__Activity__
Update the data below by changing every instance of "ADD TO BAG" to "ADD TO CART", with all other lines left unchanged.
[Start of section]
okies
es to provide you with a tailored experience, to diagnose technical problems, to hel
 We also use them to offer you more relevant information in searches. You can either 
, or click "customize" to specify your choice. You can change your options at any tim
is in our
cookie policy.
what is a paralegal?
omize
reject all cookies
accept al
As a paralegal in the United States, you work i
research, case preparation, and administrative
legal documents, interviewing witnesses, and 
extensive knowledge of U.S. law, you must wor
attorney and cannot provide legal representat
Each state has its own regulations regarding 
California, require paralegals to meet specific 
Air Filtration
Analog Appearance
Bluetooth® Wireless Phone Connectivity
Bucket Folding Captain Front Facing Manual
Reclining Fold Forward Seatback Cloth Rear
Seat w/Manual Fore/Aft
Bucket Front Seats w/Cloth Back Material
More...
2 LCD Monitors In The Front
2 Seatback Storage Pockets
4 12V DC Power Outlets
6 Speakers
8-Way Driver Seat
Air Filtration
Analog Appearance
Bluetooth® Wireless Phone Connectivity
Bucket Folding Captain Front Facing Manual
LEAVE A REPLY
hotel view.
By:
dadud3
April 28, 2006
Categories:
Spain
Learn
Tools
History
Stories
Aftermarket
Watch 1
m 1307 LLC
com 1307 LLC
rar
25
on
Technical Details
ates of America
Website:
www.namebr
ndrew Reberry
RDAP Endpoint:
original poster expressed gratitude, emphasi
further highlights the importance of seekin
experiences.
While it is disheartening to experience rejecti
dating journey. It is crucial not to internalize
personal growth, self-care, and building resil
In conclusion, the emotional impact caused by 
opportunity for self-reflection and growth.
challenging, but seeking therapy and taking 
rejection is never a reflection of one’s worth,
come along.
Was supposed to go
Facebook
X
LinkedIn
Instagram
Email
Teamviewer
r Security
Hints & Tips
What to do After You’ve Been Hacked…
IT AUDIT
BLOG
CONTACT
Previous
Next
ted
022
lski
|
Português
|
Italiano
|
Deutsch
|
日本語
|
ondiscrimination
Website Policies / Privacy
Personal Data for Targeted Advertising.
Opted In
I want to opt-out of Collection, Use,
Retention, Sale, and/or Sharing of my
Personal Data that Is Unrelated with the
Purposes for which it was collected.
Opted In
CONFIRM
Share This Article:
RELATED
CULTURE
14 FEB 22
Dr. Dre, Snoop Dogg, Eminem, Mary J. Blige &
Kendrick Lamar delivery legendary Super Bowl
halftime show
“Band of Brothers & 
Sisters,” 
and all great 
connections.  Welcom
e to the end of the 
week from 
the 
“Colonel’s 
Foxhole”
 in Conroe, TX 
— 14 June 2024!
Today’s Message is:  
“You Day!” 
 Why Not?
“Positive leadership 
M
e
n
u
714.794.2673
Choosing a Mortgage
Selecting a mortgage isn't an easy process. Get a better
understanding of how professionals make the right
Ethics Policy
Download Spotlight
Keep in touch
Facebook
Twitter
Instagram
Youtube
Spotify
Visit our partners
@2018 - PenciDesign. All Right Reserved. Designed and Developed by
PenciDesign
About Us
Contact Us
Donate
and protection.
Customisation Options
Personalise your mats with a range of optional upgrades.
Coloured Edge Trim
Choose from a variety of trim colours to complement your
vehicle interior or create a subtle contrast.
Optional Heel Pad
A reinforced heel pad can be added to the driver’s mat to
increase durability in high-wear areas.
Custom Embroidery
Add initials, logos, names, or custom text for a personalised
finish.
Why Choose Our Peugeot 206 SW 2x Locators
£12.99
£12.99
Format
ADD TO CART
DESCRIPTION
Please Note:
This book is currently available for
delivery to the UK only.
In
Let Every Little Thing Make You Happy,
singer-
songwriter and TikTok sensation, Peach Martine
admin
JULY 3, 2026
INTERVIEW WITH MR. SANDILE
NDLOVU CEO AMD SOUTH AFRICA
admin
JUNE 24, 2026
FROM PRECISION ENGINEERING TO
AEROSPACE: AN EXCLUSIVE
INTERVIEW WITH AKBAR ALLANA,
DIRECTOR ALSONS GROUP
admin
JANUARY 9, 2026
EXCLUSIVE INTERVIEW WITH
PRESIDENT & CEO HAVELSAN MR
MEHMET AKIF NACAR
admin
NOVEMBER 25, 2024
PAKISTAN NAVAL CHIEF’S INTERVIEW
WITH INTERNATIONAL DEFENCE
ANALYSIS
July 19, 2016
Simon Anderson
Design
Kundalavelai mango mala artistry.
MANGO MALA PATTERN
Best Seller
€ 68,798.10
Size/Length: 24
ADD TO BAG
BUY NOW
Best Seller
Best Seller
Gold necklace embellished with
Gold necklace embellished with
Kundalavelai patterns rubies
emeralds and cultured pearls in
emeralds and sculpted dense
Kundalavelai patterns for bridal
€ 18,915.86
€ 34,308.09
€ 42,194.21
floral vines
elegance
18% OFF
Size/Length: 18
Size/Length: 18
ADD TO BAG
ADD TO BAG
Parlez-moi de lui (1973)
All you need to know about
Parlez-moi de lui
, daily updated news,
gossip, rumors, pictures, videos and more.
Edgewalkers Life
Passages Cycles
[End of section]
__Output below__
okies
es to provide you with a tailored experience, to diagnose technical problems, to hel
 We also use them to offer you more relevant information in searches. You can either 
, or click "customize" to specify your choice. You can change your options at any tim
is in our
cookie policy.
what is a paralegal?
omize
reject all cookies
accept al
As a paralegal in the United States, you work i
research, case preparation, and administrative
legal documents, interviewing witnesses, and 
extensive knowledge of U.S. law, you must wor
attorney and cannot provide legal representat
Each state has its own regulations regarding 
California, require paralegals to meet specific 
Air Filtration
Analog Appearance
Bluetooth® Wireless Phone Connectivity
Bucket Folding Captain Front Facing Manual
Reclining Fold Forward Seatback Cloth Rear
Seat w/Manual Fore/Aft
Bucket Front Seats w/Cloth Back Material
More...
2 LCD Monitors In The Front
2 Seatback Storage Pockets
4 12V DC Power Outlets
6 Speakers
8-Way Driver Seat
Air Filtration
Analog Appearance
Bluetooth® Wireless Phone Connectivity
Bucket Folding Captain Front Facing Manual
LEAVE A REPLY
hotel view.
By:
dadud3
April 28, 2006
Categories:
Spain
Learn
Tools
History
Stories
Aftermarket
Watch 1
m 1307 LLC
com 1307 LLC
rar
25
on
Technical Details
ates of America
Website:
www.namebr
ndrew Reberry
RDAP Endpoint:
original poster expressed gratitude, emphasi
further highlights the importance of seekin
experiences.
While it is disheartening to experience rejecti
dating journey. It is crucial not to internalize
personal growth, self-care, and building resil
In conclusion, the emotional impact caused by 
opportunity for self-reflection and growth.
challenging, but seeking therapy and taking 
rejection is never a reflection of one’s worth,
come along.
Was supposed to go
Facebook
X
LinkedIn
Instagram
Email
Teamviewer
r Security
Hints & Tips
What to do After You’ve Been Hacked…
IT AUDIT
BLOG
CONTACT
Previous
Next
ted
022
lski
|
Português
|
Italiano
|
Deutsch
|
日本語
|
ondiscrimination
Website Policies / Privacy
Personal Data for Targeted Advertising.
Opted In
I want to opt-out of Collection, Use,
Retention, Sale, and/or Sharing of my
Personal Data that Is Unrelated with the
Purposes for which it was collected.
Opted In
CONFIRM
Share This Article:
RELATED
CULTURE
14 FEB 22
Dr. Dre, Snoop Dogg, Eminem, Mary J. Blige &
Kendrick Lamar delivery legendary Super Bowl
halftime show
“Band of Brothers & 
Sisters,” 
and all great 
connections.  Welcom
e to the end of the 
week from 
the 
“Colonel’s 
Foxhole”
 in Conroe, TX 
— 14 June 2024!
Today’s Message is:  
“You Day!” 
 Why Not?
“Positive leadership 
M
e
n
u
714.794.2673
Choosing a Mortgage
Selecting a mortgage isn't an easy process. Get a better
understanding of how professionals make the right
Ethics Policy
Download Spotlight
Keep in touch
Facebook
Twitter
Instagram
Youtube
Spotify
Visit our partners
@2018 - PenciDesign. All Right Reserved. Designed and Developed by
PenciDesign
About Us
Contact Us
Donate
and protection.
Customisation Options
Personalise your mats with a range of optional upgrades.
Coloured Edge Trim
Choose from a variety of trim colours to complement your
vehicle interior or create a subtle contrast.
Optional Heel Pad
A reinforced heel pad can be added to the driver’s mat to
increase durability in high-wear areas.
Custom Embroidery
Add initials, logos, names, or custom text for a personalised
finish.
Why Choose Our Peugeot 206 SW 2x Locators
£12.99
£12.99
Format
ADD TO CART
DESCRIPTION
Please Note:
This book is currently available for
delivery to the UK only.
In
Let Every Little Thing Make You Happy,
singer-
songwriter and TikTok sensation, Peach Martine
admin
JULY 3, 2026
INTERVIEW WITH MR. SANDILE
NDLOVU CEO AMD SOUTH AFRICA
admin
JUNE 24, 2026
FROM PRECISION ENGINEERING TO
AEROSPACE: AN EXCLUSIVE
INTERVIEW WITH AKBAR ALLANA,
DIRECTOR ALSONS GROUP
admin
JANUARY 9, 2026
EXCLUSIVE INTERVIEW WITH
PRESIDENT & CEO HAVELSAN MR
MEHMET AKIF NACAR
admin
NOVEMBER 25, 2024
PAKISTAN NAVAL CHIEF’S INTERVIEW
WITH INTERNATIONAL DEFENCE
ANALYSIS
July 19, 2016
Simon Anderson
Design
Kundalavelai mango mala artistry.
MANGO MALA PATTERN
Best Seller
€ 68,798.10
Size/Length: 24
ADD TO CART
BUY NOW
Best Seller
Best Seller
Gold necklace embellished with
Gold necklace embellished with
Kundalavelai patterns rubies
emeralds and cultured pearls in
emeralds and sculpted dense
Kundalavelai patterns for bridal
€ 18,915.86
€ 34,308.09
€ 42,194.21
floral vines
elegance
18% OFF
Size/Length: 18
Size/Length: 18
ADD TO CART
ADD TO CART
Parlez-moi de lui (1973)
All you need to know about
Parlez-moi de lui
, daily updated news,
gossip, rumors, pictures, videos and more.
Edgewalkers Life
Passages Cycles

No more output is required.